Syphilis: Neuer Höchststand nach Rückgang während der Coronapandemie

Berlin – Noch nie sind in Deutschland so viele Erkrankungen an einer Syphilis registriert worden wie im Jahr 2022. Mit 8.305 gemeldeten Fällen wurde ein Höchststand erreicht, nachdem es in den ersten beiden Pandemiejahren zu einem Rückgang gekommen war. Das Robert-Koch-Institut (RKI) hat die neuen Zahlen im Epidemiologischen Bulletin (2024; DOI: 10.25646/11907) vorgestellt.
Die durch Treponema pallidum verursachte Syphilis, die nur beim Menschen auftritt, konnte bisher in keinem Land ausgerottet werden. In Deutschland war es zwar seit Ende der 1970er-Jahre in West und Ost zu einem Rückgang der Syphilis gekommen, die zu den frühen meldepflichtigen Erkrankungen gehört und dessen Verbreitung deshalb gut bekannt ist. Nach dem Auftreten von AIDS (Mitte der 1980er-Jahre) hatte sich der Rückgang weiter beschleunigt.
Seit dem Inkrafttreten des Infektionsschutzgesetzes (IfSG) im Jahr 2001 ist es dann in Gesamtdeutschland zu einem Anstieg der Erkrankungen gekommen. Zwischenzeitlich stabilisierten sich die Zahlen in den Jahren 2004 und 2008 auf einem Niveau von etwa 4.000 pro Jahr, 2009 gingen sie sogar leicht zurück.
Seit 2010 steigen die Zahlen jedoch kontinuierlich an, abgesehen von einem Rückgang in den Pandemiejahren 2020/2021. Im Jahr 2022 wurden dem RKI 8.305 Syphilisfälle gemeldet. Mit einem Anstieg von 1.560 Fällen gegenüber 2021 (23,1%) hat die Anzahl der Syphilisfälle in Deutschland einen neuen Höchststand erreicht.
Die Syphilis tritt vor allem in den Großstädten auf. Die Inzidenz ist deshalb in den Stadtstaaten Berlin (41,3 / 100.000 Einwohner) und Hamburg (23,1) deutlich höher als in den Metropolen-freien Flächenstaaten Sachsen-Anhalt (5,2), Mecklenburg-Vorpommern (4,9) und Brandenburg (4,4). Neben Berlin und Hamburg ist die Syphilis auch in Köln (42,9), München (38,9), Nürnberg (29,2), Frankfurt am Main (27,8) und Düsseldorf (25,5) verbreitet.

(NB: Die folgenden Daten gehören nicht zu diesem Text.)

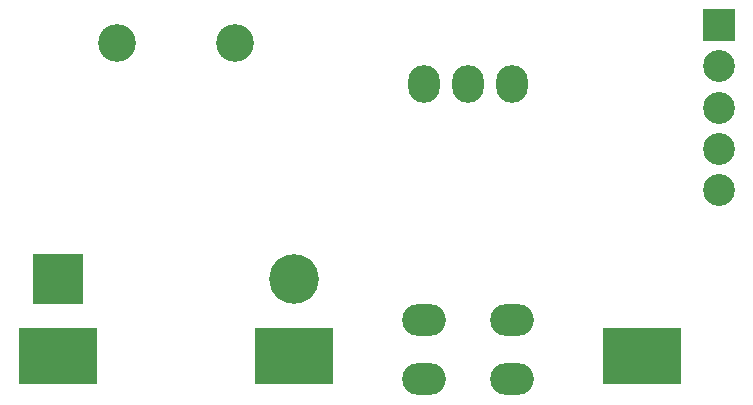
<source format=gts>
G04*
G04 #@! TF.GenerationSoftware,Altium Limited,Altium Designer,19.0.5 (141)*
G04*
G04 Layer_Color=8388736*
%FSLAX25Y25*%
%MOIN*%
G70*
G01*
G75*
%ADD11C,0.12611*%
%ADD12R,0.16548X0.16548*%
%ADD13C,0.16548*%
%ADD14C,0.10642*%
%ADD15R,0.10642X0.10642*%
%ADD16O,0.14580X0.10642*%
%ADD17O,0.10642X0.12611*%
%ADD18R,0.26391X0.18517*%
D11*
X84646Y122047D02*
D03*
X45276D02*
D03*
D12*
X25591Y43307D02*
D03*
D13*
X104331D02*
D03*
D14*
X246063Y72835D02*
D03*
Y114173D02*
D03*
Y100394D02*
D03*
Y86614D02*
D03*
D15*
Y127953D02*
D03*
D16*
X147638Y29528D02*
D03*
Y9843D02*
D03*
X177165Y29528D02*
D03*
Y9843D02*
D03*
D17*
X162402Y108268D02*
D03*
X177165D02*
D03*
X147638D02*
D03*
D18*
X25591Y17717D02*
D03*
X104331D02*
D03*
X220472D02*
D03*
M02*

</source>
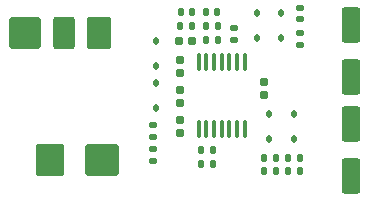
<source format=gbr>
%TF.GenerationSoftware,KiCad,Pcbnew,8.0.5*%
%TF.CreationDate,2024-09-24T12:34:27-04:00*%
%TF.ProjectId,afe-featherwing,6166652d-6665-4617-9468-657277696e67,rev?*%
%TF.SameCoordinates,Original*%
%TF.FileFunction,Paste,Top*%
%TF.FilePolarity,Positive*%
%FSLAX46Y46*%
G04 Gerber Fmt 4.6, Leading zero omitted, Abs format (unit mm)*
G04 Created by KiCad (PCBNEW 8.0.5) date 2024-09-24 12:34:27*
%MOMM*%
%LPD*%
G01*
G04 APERTURE LIST*
G04 Aperture macros list*
%AMRoundRect*
0 Rectangle with rounded corners*
0 $1 Rounding radius*
0 $2 $3 $4 $5 $6 $7 $8 $9 X,Y pos of 4 corners*
0 Add a 4 corners polygon primitive as box body*
4,1,4,$2,$3,$4,$5,$6,$7,$8,$9,$2,$3,0*
0 Add four circle primitives for the rounded corners*
1,1,$1+$1,$2,$3*
1,1,$1+$1,$4,$5*
1,1,$1+$1,$6,$7*
1,1,$1+$1,$8,$9*
0 Add four rect primitives between the rounded corners*
20,1,$1+$1,$2,$3,$4,$5,0*
20,1,$1+$1,$4,$5,$6,$7,0*
20,1,$1+$1,$6,$7,$8,$9,0*
20,1,$1+$1,$8,$9,$2,$3,0*%
G04 Aperture macros list end*
%ADD10RoundRect,0.100000X-0.100000X0.637500X-0.100000X-0.637500X0.100000X-0.637500X0.100000X0.637500X0*%
%ADD11RoundRect,0.180000X0.720000X-1.170000X0.720000X1.170000X-0.720000X1.170000X-0.720000X-1.170000X0*%
%ADD12RoundRect,0.240000X0.960000X-1.110000X0.960000X1.110000X-0.960000X1.110000X-0.960000X-1.110000X0*%
%ADD13RoundRect,0.210000X0.840000X-1.140000X0.840000X1.140000X-0.840000X1.140000X-0.840000X-1.140000X0*%
%ADD14RoundRect,0.270000X1.180000X-1.080000X1.180000X1.080000X-1.180000X1.080000X-1.180000X-1.080000X0*%
%ADD15RoundRect,0.270000X1.080000X-1.080000X1.080000X1.080000X-1.080000X1.080000X-1.080000X-1.080000X0*%
%ADD16RoundRect,0.147500X-0.172500X0.147500X-0.172500X-0.147500X0.172500X-0.147500X0.172500X0.147500X0*%
%ADD17RoundRect,0.147500X0.147500X0.172500X-0.147500X0.172500X-0.147500X-0.172500X0.147500X-0.172500X0*%
%ADD18RoundRect,0.147500X-0.147500X-0.172500X0.147500X-0.172500X0.147500X0.172500X-0.147500X0.172500X0*%
%ADD19RoundRect,0.155000X-0.212500X-0.155000X0.212500X-0.155000X0.212500X0.155000X-0.212500X0.155000X0*%
%ADD20RoundRect,0.250000X-0.550000X1.250000X-0.550000X-1.250000X0.550000X-1.250000X0.550000X1.250000X0*%
%ADD21RoundRect,0.112500X0.112500X-0.187500X0.112500X0.187500X-0.112500X0.187500X-0.112500X-0.187500X0*%
%ADD22RoundRect,0.112500X-0.112500X0.187500X-0.112500X-0.187500X0.112500X-0.187500X0.112500X0.187500X0*%
%ADD23RoundRect,0.155000X-0.155000X0.212500X-0.155000X-0.212500X0.155000X-0.212500X0.155000X0.212500X0*%
%ADD24RoundRect,0.155000X0.155000X-0.212500X0.155000X0.212500X-0.155000X0.212500X-0.155000X-0.212500X0*%
G04 APERTURE END LIST*
D10*
%TO.C,U1*%
X155571600Y-89681100D03*
X154921600Y-89681100D03*
X154271600Y-89681100D03*
X153621600Y-89681100D03*
X152971600Y-89681100D03*
X152321600Y-89681100D03*
X151671600Y-89681100D03*
X151671600Y-95406100D03*
X152321600Y-95406100D03*
X152971600Y-95406100D03*
X153621600Y-95406100D03*
X154271600Y-95406100D03*
X154921600Y-95406100D03*
X155571600Y-95406100D03*
%TD*%
D11*
%TO.C,J1*%
X140260000Y-87260000D03*
D12*
X139060000Y-97960000D03*
D13*
X143260000Y-87260000D03*
D14*
X143460000Y-97960000D03*
D15*
X136960000Y-87260000D03*
%TD*%
D16*
%TO.C,R11*%
X147828000Y-98044000D03*
X147828000Y-97074000D03*
%TD*%
%TO.C,R10*%
X147828000Y-96012000D03*
X147828000Y-95042000D03*
%TD*%
D17*
%TO.C,R9*%
X151915000Y-97155000D03*
X152885000Y-97155000D03*
%TD*%
%TO.C,R8*%
X151915000Y-98298000D03*
X152885000Y-98298000D03*
%TD*%
D18*
%TO.C,R16*%
X158219000Y-98933000D03*
X157249000Y-98933000D03*
%TD*%
D17*
%TO.C,R14*%
X159281000Y-97790000D03*
X160251000Y-97790000D03*
%TD*%
%TO.C,R13*%
X159281000Y-98933000D03*
X160251000Y-98933000D03*
%TD*%
%TO.C,R5*%
X151107000Y-86614000D03*
X150137000Y-86614000D03*
%TD*%
D18*
%TO.C,R1*%
X153291400Y-86621400D03*
X152321400Y-86621400D03*
%TD*%
D19*
%TO.C,C1*%
X151113300Y-87891400D03*
X149978300Y-87891400D03*
%TD*%
D20*
%TO.C,C7*%
X164592000Y-86547600D03*
X164592000Y-90947600D03*
%TD*%
%TO.C,C8*%
X164592000Y-99314000D03*
X164592000Y-94914000D03*
%TD*%
D18*
%TO.C,R15*%
X158219000Y-97790000D03*
X157249000Y-97790000D03*
%TD*%
D16*
%TO.C,R12*%
X160274000Y-87272000D03*
X160274000Y-88242000D03*
%TD*%
D18*
%TO.C,R4*%
X151157800Y-85478400D03*
X150187800Y-85478400D03*
%TD*%
D16*
%TO.C,R7*%
X160274000Y-86083000D03*
X160274000Y-85113000D03*
%TD*%
%TO.C,R6*%
X154686000Y-87817600D03*
X154686000Y-86847600D03*
%TD*%
D21*
%TO.C,D6*%
X159743000Y-96182800D03*
X159743000Y-94082800D03*
%TD*%
%TO.C,D5*%
X157655400Y-96182800D03*
X157655400Y-94082800D03*
%TD*%
D22*
%TO.C,D4*%
X158623000Y-85564000D03*
X158623000Y-87664000D03*
%TD*%
D21*
%TO.C,D3*%
X156591000Y-87630000D03*
X156591000Y-85530000D03*
%TD*%
D23*
%TO.C,C6*%
X150091000Y-95751100D03*
X150091000Y-94616100D03*
%TD*%
D22*
%TO.C,D2*%
X148082000Y-91499000D03*
X148082000Y-93599000D03*
%TD*%
%TO.C,D1*%
X148082000Y-87943000D03*
X148082000Y-90043000D03*
%TD*%
D18*
%TO.C,R2*%
X153266000Y-85471000D03*
X152296000Y-85471000D03*
%TD*%
D17*
%TO.C,R3*%
X152346800Y-87866000D03*
X153316800Y-87866000D03*
%TD*%
D24*
%TO.C,C5*%
X157226000Y-91380500D03*
X157226000Y-92515500D03*
%TD*%
%TO.C,C3*%
X150091000Y-89536100D03*
X150091000Y-90671100D03*
%TD*%
%TO.C,C2*%
X150091000Y-92076100D03*
X150091000Y-93211100D03*
%TD*%
M02*

</source>
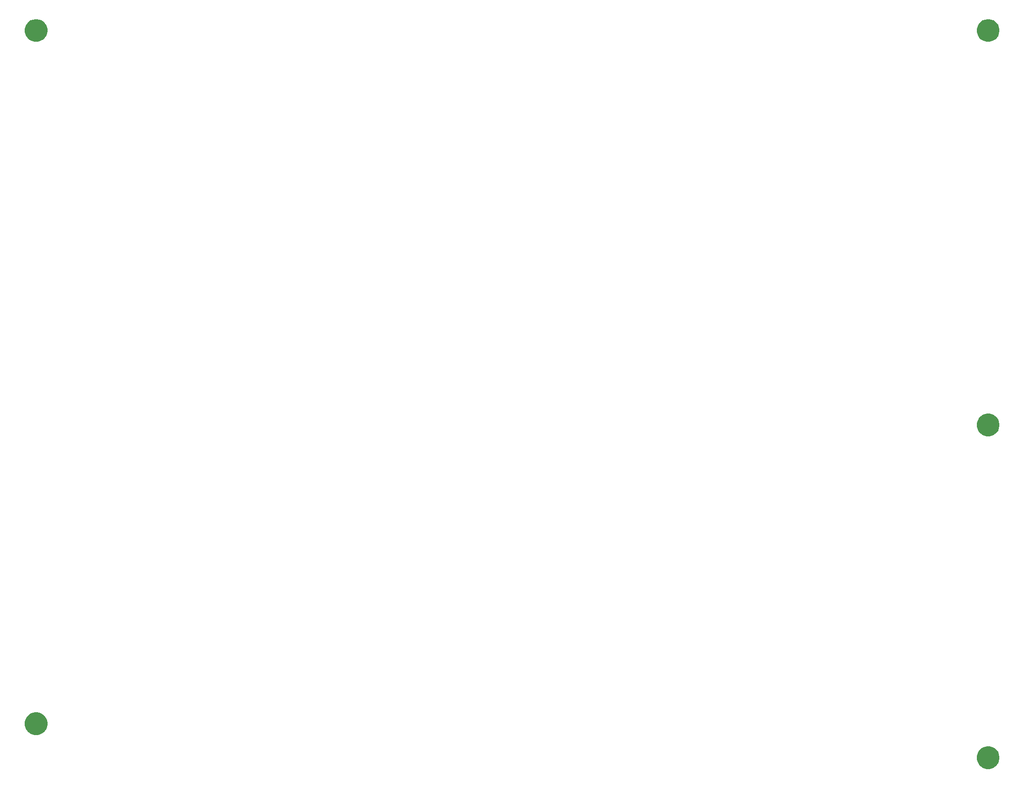
<source format=gbs>
G04 #@! TF.GenerationSoftware,KiCad,Pcbnew,(5.1.5-0-10_14)*
G04 #@! TF.CreationDate,2020-04-18T19:51:42+09:00*
G04 #@! TF.ProjectId,colice_left_MidFrame,636f6c69-6365-45f6-9c65-66745f4d6964,rev?*
G04 #@! TF.SameCoordinates,Original*
G04 #@! TF.FileFunction,Soldermask,Bot*
G04 #@! TF.FilePolarity,Negative*
%FSLAX46Y46*%
G04 Gerber Fmt 4.6, Leading zero omitted, Abs format (unit mm)*
G04 Created by KiCad (PCBNEW (5.1.5-0-10_14)) date 2020-04-18 19:51:42*
%MOMM*%
%LPD*%
G04 APERTURE LIST*
%ADD10C,0.100000*%
G04 APERTURE END LIST*
D10*
G36*
X201617623Y-155005261D02*
G01*
X202009079Y-155167407D01*
X202009081Y-155167408D01*
X202361383Y-155402809D01*
X202660991Y-155702417D01*
X202896392Y-156054719D01*
X202896393Y-156054721D01*
X203058539Y-156446177D01*
X203141200Y-156861744D01*
X203141200Y-157285456D01*
X203058539Y-157701023D01*
X202896393Y-158092479D01*
X202896392Y-158092481D01*
X202660991Y-158444783D01*
X202361383Y-158744391D01*
X202009081Y-158979792D01*
X202009080Y-158979793D01*
X202009079Y-158979793D01*
X201617623Y-159141939D01*
X201202056Y-159224600D01*
X200778344Y-159224600D01*
X200362777Y-159141939D01*
X199971321Y-158979793D01*
X199971320Y-158979793D01*
X199971319Y-158979792D01*
X199619017Y-158744391D01*
X199319409Y-158444783D01*
X199084008Y-158092481D01*
X199084007Y-158092479D01*
X198921861Y-157701023D01*
X198839200Y-157285456D01*
X198839200Y-156861744D01*
X198921861Y-156446177D01*
X199084007Y-156054721D01*
X199084008Y-156054719D01*
X199319409Y-155702417D01*
X199619017Y-155402809D01*
X199971319Y-155167408D01*
X199971321Y-155167407D01*
X200362777Y-155005261D01*
X200778344Y-154922600D01*
X201202056Y-154922600D01*
X201617623Y-155005261D01*
G37*
G36*
X22065023Y-148604461D02*
G01*
X22456479Y-148766607D01*
X22456481Y-148766608D01*
X22808783Y-149002009D01*
X23108391Y-149301617D01*
X23343792Y-149653919D01*
X23343793Y-149653921D01*
X23505939Y-150045377D01*
X23588600Y-150460944D01*
X23588600Y-150884656D01*
X23505939Y-151300223D01*
X23343793Y-151691679D01*
X23343792Y-151691681D01*
X23108391Y-152043983D01*
X22808783Y-152343591D01*
X22456481Y-152578992D01*
X22456480Y-152578993D01*
X22456479Y-152578993D01*
X22065023Y-152741139D01*
X21649456Y-152823800D01*
X21225744Y-152823800D01*
X20810177Y-152741139D01*
X20418721Y-152578993D01*
X20418720Y-152578993D01*
X20418719Y-152578992D01*
X20066417Y-152343591D01*
X19766809Y-152043983D01*
X19531408Y-151691681D01*
X19531407Y-151691679D01*
X19369261Y-151300223D01*
X19286600Y-150884656D01*
X19286600Y-150460944D01*
X19369261Y-150045377D01*
X19531407Y-149653921D01*
X19531408Y-149653919D01*
X19766809Y-149301617D01*
X20066417Y-149002009D01*
X20418719Y-148766608D01*
X20418721Y-148766607D01*
X20810177Y-148604461D01*
X21225744Y-148521800D01*
X21649456Y-148521800D01*
X22065023Y-148604461D01*
G37*
G36*
X201617623Y-92216461D02*
G01*
X202009079Y-92378607D01*
X202009081Y-92378608D01*
X202361383Y-92614009D01*
X202660991Y-92913617D01*
X202896392Y-93265919D01*
X202896393Y-93265921D01*
X203058539Y-93657377D01*
X203141200Y-94072944D01*
X203141200Y-94496656D01*
X203058539Y-94912223D01*
X202896393Y-95303679D01*
X202896392Y-95303681D01*
X202660991Y-95655983D01*
X202361383Y-95955591D01*
X202009081Y-96190992D01*
X202009080Y-96190993D01*
X202009079Y-96190993D01*
X201617623Y-96353139D01*
X201202056Y-96435800D01*
X200778344Y-96435800D01*
X200362777Y-96353139D01*
X199971321Y-96190993D01*
X199971320Y-96190993D01*
X199971319Y-96190992D01*
X199619017Y-95955591D01*
X199319409Y-95655983D01*
X199084008Y-95303681D01*
X199084007Y-95303679D01*
X198921861Y-94912223D01*
X198839200Y-94496656D01*
X198839200Y-94072944D01*
X198921861Y-93657377D01*
X199084007Y-93265921D01*
X199084008Y-93265919D01*
X199319409Y-92913617D01*
X199619017Y-92614009D01*
X199971319Y-92378608D01*
X199971321Y-92378607D01*
X200362777Y-92216461D01*
X200778344Y-92133800D01*
X201202056Y-92133800D01*
X201617623Y-92216461D01*
G37*
G36*
X201617623Y-17743661D02*
G01*
X202009079Y-17905807D01*
X202009081Y-17905808D01*
X202361383Y-18141209D01*
X202660991Y-18440817D01*
X202896392Y-18793119D01*
X202896393Y-18793121D01*
X203058539Y-19184577D01*
X203141200Y-19600144D01*
X203141200Y-20023856D01*
X203058539Y-20439423D01*
X202896393Y-20830879D01*
X202896392Y-20830881D01*
X202660991Y-21183183D01*
X202361383Y-21482791D01*
X202009081Y-21718192D01*
X202009080Y-21718193D01*
X202009079Y-21718193D01*
X201617623Y-21880339D01*
X201202056Y-21963000D01*
X200778344Y-21963000D01*
X200362777Y-21880339D01*
X199971321Y-21718193D01*
X199971320Y-21718193D01*
X199971319Y-21718192D01*
X199619017Y-21482791D01*
X199319409Y-21183183D01*
X199084008Y-20830881D01*
X199084007Y-20830879D01*
X198921861Y-20439423D01*
X198839200Y-20023856D01*
X198839200Y-19600144D01*
X198921861Y-19184577D01*
X199084007Y-18793121D01*
X199084008Y-18793119D01*
X199319409Y-18440817D01*
X199619017Y-18141209D01*
X199971319Y-17905808D01*
X199971321Y-17905807D01*
X200362777Y-17743661D01*
X200778344Y-17661000D01*
X201202056Y-17661000D01*
X201617623Y-17743661D01*
G37*
G36*
X22065023Y-17743661D02*
G01*
X22456479Y-17905807D01*
X22456481Y-17905808D01*
X22808783Y-18141209D01*
X23108391Y-18440817D01*
X23343792Y-18793119D01*
X23343793Y-18793121D01*
X23505939Y-19184577D01*
X23588600Y-19600144D01*
X23588600Y-20023856D01*
X23505939Y-20439423D01*
X23343793Y-20830879D01*
X23343792Y-20830881D01*
X23108391Y-21183183D01*
X22808783Y-21482791D01*
X22456481Y-21718192D01*
X22456480Y-21718193D01*
X22456479Y-21718193D01*
X22065023Y-21880339D01*
X21649456Y-21963000D01*
X21225744Y-21963000D01*
X20810177Y-21880339D01*
X20418721Y-21718193D01*
X20418720Y-21718193D01*
X20418719Y-21718192D01*
X20066417Y-21482791D01*
X19766809Y-21183183D01*
X19531408Y-20830881D01*
X19531407Y-20830879D01*
X19369261Y-20439423D01*
X19286600Y-20023856D01*
X19286600Y-19600144D01*
X19369261Y-19184577D01*
X19531407Y-18793121D01*
X19531408Y-18793119D01*
X19766809Y-18440817D01*
X20066417Y-18141209D01*
X20418719Y-17905808D01*
X20418721Y-17905807D01*
X20810177Y-17743661D01*
X21225744Y-17661000D01*
X21649456Y-17661000D01*
X22065023Y-17743661D01*
G37*
M02*

</source>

Die höchste Inzidenz wies mit 41,8 Fällen / 100.000 bei den Männern die Altersgruppe der 30- bis 39-Jährigen auf. Bei den Frauen ist die Erkrankung in der Altersgruppe der 20- bis 24-Jährigen mit 3,2 / 100.000) am höchsten.
Der älteste gemeldete Patient war 80 Jahre alt, die jüngsten Patienten waren 0 Jahre alt. Letztere haben sich bei der Mutter infiziert. Wegen des (freiwilligen) Screenings von Schwangeren sind diese Fälle jedoch sehr selten geworden. Im Jahre 2022 wurden nur 6 Fälle einer konnatalen Syphilis gemeldet.
Die wichtigste Risikogruppe sind Männer, die Sex mit Männern (MSM) haben. Auf diese Gruppe entfallen 85,6 % aller Erkrankungen – was auch erklärt, warum Frauen insgesamt 17-fach seltener als Männer (1,1 versus 18,9 / 100.000) erkranken.
Bei den MSM sind die Infektionszahlen zuletzt stark gestiegen, was das Team um Viviane Bremer vom RKI auf die erhöhte Risikobereitschaft in dieser Gruppe zurückführt.
Neben der Verbreitung von Partydrogen könnte auch die HIV-Prä-Expositionsprophylaxe (PrEP) eine wichtige Rolle spielen, da sie die Akteure vor HIV, aber nicht vor einer Syphilis und anderen sexuell übertragbaren Infektionen (STI) schützt.
Die derzeit diskutierte Prophylaxe gegen STI wie Syphilis, aber auch Chlamydien und Gonokokken durch die einmalige Einnahme von Doxycyclin („Doxy-PEP“) sehen die RKI-Mitarbeiter kritisch.
Die kurzzeitige Einnahme des Antibiotikums könnte ihrer Ansicht nach die Entwicklung von Resistenzen fördern und bei einem zu häufigen Einsatz auch der Gesundheit der Anwender schaden, etwa durch die Beschädigung des Mikrobioms. Auch die Deutsche STI Gesellschaft (DSTIG) steht der STI-Prophylaxe mit Doxycyclin skeptisch gegenüber.